* Tugas Latihan:
(A) Buatlah ringkasan teks tentang Zero Trust dalam tiga kalimat.
(B) Terjemahkan kalimat berikut dari teks tentang Zero Trust ke dalam bahasa Inggris: "Pendekatan ini mengurangi risiko keamanan dengan membatasi akses pengguna hanya pada sumber daya (resource) yang mereka butuhkan untuk melakukan tugas tertentu."
(C) Lanjutkan teks tentang Zero Trust mulai dari bagian terakhir yang ditampilkan.

* Teks yang Disediakan:
▼

Zero Trust: Kunci Utama untuk Melindungi Sistem Bisnis dari Ancaman Cyber yang Tak Terduga

Zero Trust: Kunci Utama untuk Melindungi Sistem Bisnis dari Ancaman Cyber yang Tak Terduga
  1. Verifikasi secara Eksplisit (Verify Explicitly)
    Setiap akses ke sumber daya (resource) jaringan harus dibuktikan dengan mempertimbangkan berbagai faktor, seperti identitas pengguna, lokasi, kesehatan perangkat, layanan atau beban kerja, klasifikasi data, dan anomali yang terdeteksi. Sehingga, verifikasi keamanan tidak hanya dilakukan saat otorisasi pertama kali, namun kita harus menganalisis risiko dan memvalidasi akses dari setiap perangkat secar terus-menerus.

  2. Berikan Hak Akses Seminimum Mungkin (Least-Privilege Access)
    Pendekatan ini mengurangi risiko keamanan dengan membatasi akses pengguna hanya pada sumber daya (resource) yang mereka butuhkan untuk melakukan tugas tertentu.

    Dalam Zero Trust, perlindungan data dan penerapan kebijakan berbasis risiko yang adaptif menjadi fokus utama untuk menjamin keamanan data setiap saat.

  3. Asumsikan Serangan Terjadi Kapan Saja (Assume Breach)

▲

[Butir tersimpan dari sebuah koleksi]
▼

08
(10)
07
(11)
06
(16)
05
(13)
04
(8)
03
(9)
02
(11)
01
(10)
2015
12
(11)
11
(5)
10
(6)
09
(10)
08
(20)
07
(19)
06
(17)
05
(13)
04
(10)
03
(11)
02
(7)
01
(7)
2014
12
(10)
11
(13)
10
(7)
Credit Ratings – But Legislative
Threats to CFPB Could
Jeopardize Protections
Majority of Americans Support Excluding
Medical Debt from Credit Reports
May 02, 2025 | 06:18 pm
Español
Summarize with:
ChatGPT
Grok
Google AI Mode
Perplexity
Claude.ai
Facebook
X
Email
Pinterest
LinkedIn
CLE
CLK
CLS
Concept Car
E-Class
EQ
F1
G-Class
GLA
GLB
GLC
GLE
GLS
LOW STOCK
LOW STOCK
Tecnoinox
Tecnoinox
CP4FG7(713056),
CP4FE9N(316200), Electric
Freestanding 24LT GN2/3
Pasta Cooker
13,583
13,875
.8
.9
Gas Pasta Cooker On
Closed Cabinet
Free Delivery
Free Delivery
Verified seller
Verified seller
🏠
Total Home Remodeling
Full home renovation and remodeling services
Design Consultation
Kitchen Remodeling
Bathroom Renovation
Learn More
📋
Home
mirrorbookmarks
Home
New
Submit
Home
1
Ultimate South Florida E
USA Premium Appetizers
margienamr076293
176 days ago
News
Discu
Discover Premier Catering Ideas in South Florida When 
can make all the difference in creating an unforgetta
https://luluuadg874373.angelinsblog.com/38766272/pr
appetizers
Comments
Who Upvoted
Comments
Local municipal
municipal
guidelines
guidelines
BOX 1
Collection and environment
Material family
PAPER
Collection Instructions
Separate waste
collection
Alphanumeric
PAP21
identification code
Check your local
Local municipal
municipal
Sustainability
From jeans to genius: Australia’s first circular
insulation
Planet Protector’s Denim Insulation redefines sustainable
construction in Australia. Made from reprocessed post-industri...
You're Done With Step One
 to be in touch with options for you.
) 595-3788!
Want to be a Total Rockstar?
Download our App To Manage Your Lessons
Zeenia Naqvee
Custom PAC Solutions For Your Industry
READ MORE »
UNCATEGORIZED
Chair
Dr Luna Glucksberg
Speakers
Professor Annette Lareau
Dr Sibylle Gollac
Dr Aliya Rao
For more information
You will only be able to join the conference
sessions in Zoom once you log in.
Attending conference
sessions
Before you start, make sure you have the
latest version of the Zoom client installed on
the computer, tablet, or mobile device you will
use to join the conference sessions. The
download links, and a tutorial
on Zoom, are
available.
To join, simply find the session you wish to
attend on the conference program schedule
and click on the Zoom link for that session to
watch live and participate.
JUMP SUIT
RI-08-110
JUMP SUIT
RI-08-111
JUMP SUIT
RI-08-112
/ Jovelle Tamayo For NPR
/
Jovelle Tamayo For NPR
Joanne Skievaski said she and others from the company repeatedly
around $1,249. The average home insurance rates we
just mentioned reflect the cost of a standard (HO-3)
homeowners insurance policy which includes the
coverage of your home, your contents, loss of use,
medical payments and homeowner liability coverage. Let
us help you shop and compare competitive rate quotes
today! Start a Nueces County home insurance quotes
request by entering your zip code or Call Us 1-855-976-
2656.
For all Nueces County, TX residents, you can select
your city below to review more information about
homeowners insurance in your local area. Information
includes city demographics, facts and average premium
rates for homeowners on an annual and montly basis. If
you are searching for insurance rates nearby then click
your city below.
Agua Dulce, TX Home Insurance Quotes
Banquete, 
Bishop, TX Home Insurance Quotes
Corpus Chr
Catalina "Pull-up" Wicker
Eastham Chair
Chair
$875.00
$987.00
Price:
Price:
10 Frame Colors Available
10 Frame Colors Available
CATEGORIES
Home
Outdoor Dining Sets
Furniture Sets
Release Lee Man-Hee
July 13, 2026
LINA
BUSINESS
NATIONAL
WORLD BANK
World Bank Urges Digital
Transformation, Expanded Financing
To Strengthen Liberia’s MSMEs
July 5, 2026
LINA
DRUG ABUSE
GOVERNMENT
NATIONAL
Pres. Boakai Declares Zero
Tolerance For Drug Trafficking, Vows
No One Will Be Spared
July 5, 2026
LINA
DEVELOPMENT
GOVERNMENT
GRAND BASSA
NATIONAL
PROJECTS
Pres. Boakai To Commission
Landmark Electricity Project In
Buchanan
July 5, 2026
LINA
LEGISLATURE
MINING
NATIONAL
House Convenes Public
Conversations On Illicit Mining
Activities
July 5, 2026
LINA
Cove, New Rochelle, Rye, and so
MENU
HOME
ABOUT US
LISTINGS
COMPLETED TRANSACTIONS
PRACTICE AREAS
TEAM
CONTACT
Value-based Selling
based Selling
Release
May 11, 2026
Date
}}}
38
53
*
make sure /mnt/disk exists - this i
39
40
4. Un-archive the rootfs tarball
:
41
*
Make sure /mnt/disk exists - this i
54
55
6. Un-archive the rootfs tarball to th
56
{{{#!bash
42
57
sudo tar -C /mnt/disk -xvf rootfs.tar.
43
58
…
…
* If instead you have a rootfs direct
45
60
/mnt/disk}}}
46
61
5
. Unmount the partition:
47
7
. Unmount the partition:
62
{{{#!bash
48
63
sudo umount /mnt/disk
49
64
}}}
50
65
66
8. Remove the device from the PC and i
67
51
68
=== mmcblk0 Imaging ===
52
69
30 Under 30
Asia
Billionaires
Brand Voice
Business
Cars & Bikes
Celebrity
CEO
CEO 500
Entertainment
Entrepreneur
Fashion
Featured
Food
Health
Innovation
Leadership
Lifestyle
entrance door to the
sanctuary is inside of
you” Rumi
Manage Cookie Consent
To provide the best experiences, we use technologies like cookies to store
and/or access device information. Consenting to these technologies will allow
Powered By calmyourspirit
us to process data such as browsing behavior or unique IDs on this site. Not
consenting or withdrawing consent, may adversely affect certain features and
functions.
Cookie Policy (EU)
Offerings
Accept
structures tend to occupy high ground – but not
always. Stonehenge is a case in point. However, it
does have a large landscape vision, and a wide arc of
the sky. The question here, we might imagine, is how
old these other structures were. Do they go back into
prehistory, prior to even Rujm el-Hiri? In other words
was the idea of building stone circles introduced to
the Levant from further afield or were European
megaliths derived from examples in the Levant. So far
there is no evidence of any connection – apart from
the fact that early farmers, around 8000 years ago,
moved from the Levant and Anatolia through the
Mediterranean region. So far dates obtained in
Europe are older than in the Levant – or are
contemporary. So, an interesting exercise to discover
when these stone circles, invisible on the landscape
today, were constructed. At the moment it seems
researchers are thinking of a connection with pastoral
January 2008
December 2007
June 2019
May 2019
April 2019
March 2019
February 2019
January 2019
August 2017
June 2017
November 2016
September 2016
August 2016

▲

* Hasil Latihan:
(A) Zero Trust dipandang sebagai kunci utama untuk melindungi sistem bisnis dari ancaman siber yang tak terduga. Prinsip pertamanya menuntut agar setiap akses ke sumber daya jaringan diverifikasi secara eksplisit dan terus-menerus dengan mempertimbangkan faktor seperti identitas pengguna, lokasi, dan kesehatan perangkat. Prinsip keduanya membatasi akses pengguna hanya pada sumber daya yang dibutuhkan untuk tugas tertentu, sedangkan prinsip ketiganya mengasumsikan bahwa serangan dapat terjadi kapan saja.

(B) This approach reduces security risk by limiting user access only to the resources they need to carry out specific tasks.

(C)
    Asumsikan serangan keamanan bisa terjadi kapan saja. Oleh karena itu, penting untuk meminimalkan dampak serangan (blast radius) dan memisahkan akses yang tepat. Maka dari itu, kemampuan enkripsi end-to-end harus terus diverifikasi, dan kemampuan analitik harus digunakan untuk meningkatkan visibilitas, mendeteksi ancaman, dan menguatkan tingkat keamanan sistem.
  1. Identitas
    Dalam konteks identitas, Zero Trust diimplementasikan di saat suatu identitas mengakses data dan resource penting dalam infrastruktur IT dan cloud sebuah bisnis. Protokol Zero Trust memastikan setiap identitas memiliki autentikasi yang kuat, akses yang sesuai dengan identitas dengan hak akses seminimal mungkin.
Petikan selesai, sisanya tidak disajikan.